++++ Data supplied ++++

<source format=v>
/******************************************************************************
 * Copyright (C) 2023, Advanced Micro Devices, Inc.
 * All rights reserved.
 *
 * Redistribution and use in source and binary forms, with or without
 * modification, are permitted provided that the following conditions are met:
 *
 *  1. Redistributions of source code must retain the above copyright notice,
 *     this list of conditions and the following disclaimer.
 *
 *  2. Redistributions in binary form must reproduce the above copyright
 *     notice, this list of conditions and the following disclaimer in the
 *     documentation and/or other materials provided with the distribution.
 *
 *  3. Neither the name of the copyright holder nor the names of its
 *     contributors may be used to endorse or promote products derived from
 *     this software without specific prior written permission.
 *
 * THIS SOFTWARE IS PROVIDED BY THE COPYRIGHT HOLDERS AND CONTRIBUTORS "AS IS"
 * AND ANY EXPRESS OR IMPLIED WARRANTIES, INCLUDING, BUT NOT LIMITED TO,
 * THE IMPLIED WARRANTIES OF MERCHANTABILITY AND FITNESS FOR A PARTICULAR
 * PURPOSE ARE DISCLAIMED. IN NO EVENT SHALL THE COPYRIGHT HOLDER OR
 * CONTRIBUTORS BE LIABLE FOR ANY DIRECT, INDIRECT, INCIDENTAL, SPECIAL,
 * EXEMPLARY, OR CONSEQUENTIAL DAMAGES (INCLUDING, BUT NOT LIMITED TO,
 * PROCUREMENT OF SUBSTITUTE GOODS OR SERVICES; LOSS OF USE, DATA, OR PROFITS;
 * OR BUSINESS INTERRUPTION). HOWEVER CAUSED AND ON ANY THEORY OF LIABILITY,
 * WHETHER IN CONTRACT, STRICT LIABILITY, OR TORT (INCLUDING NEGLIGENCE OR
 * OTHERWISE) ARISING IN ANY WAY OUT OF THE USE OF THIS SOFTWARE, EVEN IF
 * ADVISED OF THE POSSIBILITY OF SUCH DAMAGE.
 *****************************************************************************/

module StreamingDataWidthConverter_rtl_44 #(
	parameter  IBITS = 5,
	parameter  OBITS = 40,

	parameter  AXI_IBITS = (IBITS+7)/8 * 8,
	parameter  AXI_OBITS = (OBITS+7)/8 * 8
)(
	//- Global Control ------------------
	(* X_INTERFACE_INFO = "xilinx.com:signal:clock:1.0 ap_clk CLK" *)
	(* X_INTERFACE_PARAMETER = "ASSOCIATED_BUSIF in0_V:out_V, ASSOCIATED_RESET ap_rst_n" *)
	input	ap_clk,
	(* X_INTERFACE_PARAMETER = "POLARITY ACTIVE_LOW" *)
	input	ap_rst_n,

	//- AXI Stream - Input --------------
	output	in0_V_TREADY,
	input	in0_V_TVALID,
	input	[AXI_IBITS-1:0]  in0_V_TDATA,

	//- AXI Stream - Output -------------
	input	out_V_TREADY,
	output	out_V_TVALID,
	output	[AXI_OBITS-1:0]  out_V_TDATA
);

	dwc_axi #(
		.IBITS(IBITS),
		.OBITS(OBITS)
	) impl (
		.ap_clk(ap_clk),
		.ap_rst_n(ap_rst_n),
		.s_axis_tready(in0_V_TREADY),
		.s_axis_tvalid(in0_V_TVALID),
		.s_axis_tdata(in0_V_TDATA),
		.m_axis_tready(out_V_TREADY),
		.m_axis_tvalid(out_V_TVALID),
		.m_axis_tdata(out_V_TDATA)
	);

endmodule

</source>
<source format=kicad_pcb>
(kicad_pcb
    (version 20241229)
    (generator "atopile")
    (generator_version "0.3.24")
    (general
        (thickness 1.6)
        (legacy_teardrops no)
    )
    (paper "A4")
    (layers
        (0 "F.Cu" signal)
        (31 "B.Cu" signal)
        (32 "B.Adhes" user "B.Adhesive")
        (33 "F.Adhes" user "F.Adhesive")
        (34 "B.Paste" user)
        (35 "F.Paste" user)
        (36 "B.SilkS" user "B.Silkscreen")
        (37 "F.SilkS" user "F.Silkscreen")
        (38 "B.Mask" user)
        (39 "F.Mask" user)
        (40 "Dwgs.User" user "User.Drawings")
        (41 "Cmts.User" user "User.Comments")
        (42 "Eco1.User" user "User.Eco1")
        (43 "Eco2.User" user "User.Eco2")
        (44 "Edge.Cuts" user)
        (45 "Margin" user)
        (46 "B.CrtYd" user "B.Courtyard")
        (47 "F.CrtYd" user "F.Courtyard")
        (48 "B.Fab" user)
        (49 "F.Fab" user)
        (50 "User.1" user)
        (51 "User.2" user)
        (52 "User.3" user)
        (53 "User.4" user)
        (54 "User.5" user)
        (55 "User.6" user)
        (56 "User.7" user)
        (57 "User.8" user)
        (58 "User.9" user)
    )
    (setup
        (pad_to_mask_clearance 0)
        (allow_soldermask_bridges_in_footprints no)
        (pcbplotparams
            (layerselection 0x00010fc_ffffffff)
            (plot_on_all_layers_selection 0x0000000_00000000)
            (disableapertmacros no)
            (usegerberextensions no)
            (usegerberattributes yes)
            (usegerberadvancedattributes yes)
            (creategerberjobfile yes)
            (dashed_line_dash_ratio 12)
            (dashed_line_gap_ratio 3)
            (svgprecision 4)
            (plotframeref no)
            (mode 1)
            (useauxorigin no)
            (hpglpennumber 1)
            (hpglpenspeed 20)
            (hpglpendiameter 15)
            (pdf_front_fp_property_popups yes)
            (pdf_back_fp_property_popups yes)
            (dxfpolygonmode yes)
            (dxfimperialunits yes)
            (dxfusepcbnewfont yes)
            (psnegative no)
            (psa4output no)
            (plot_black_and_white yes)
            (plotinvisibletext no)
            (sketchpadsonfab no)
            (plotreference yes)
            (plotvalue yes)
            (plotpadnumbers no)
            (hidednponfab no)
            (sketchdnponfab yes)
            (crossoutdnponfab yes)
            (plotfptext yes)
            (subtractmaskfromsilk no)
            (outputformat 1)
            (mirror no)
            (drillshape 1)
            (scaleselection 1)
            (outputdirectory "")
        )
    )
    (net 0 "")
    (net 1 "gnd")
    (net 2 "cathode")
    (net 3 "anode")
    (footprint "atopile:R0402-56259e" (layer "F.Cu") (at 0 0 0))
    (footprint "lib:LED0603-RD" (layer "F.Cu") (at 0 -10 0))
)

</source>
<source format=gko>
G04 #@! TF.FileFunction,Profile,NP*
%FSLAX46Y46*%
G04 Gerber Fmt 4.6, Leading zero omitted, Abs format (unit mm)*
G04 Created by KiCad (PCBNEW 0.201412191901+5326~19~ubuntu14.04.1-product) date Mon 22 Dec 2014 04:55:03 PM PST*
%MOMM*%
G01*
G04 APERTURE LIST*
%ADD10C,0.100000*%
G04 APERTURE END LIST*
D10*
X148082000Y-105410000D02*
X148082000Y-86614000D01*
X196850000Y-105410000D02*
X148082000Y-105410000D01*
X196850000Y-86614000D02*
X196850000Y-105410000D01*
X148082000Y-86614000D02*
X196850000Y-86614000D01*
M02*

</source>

++++
++++ Data supplied ++++

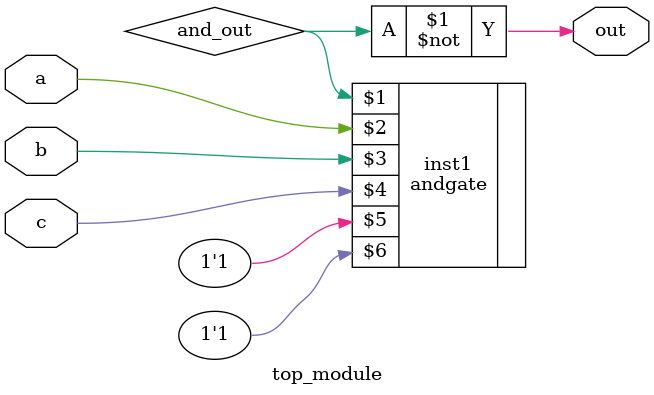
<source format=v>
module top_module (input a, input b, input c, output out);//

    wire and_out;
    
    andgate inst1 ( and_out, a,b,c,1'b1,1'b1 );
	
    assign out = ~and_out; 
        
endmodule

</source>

++++

**Problem to solve:** List all lines from the entries that include the word "Silkscreen".

**Finished task:**
        (36 "B.SilkS" user "B.Silkscreen")
        (37 "F.SilkS" user "F.Silkscreen")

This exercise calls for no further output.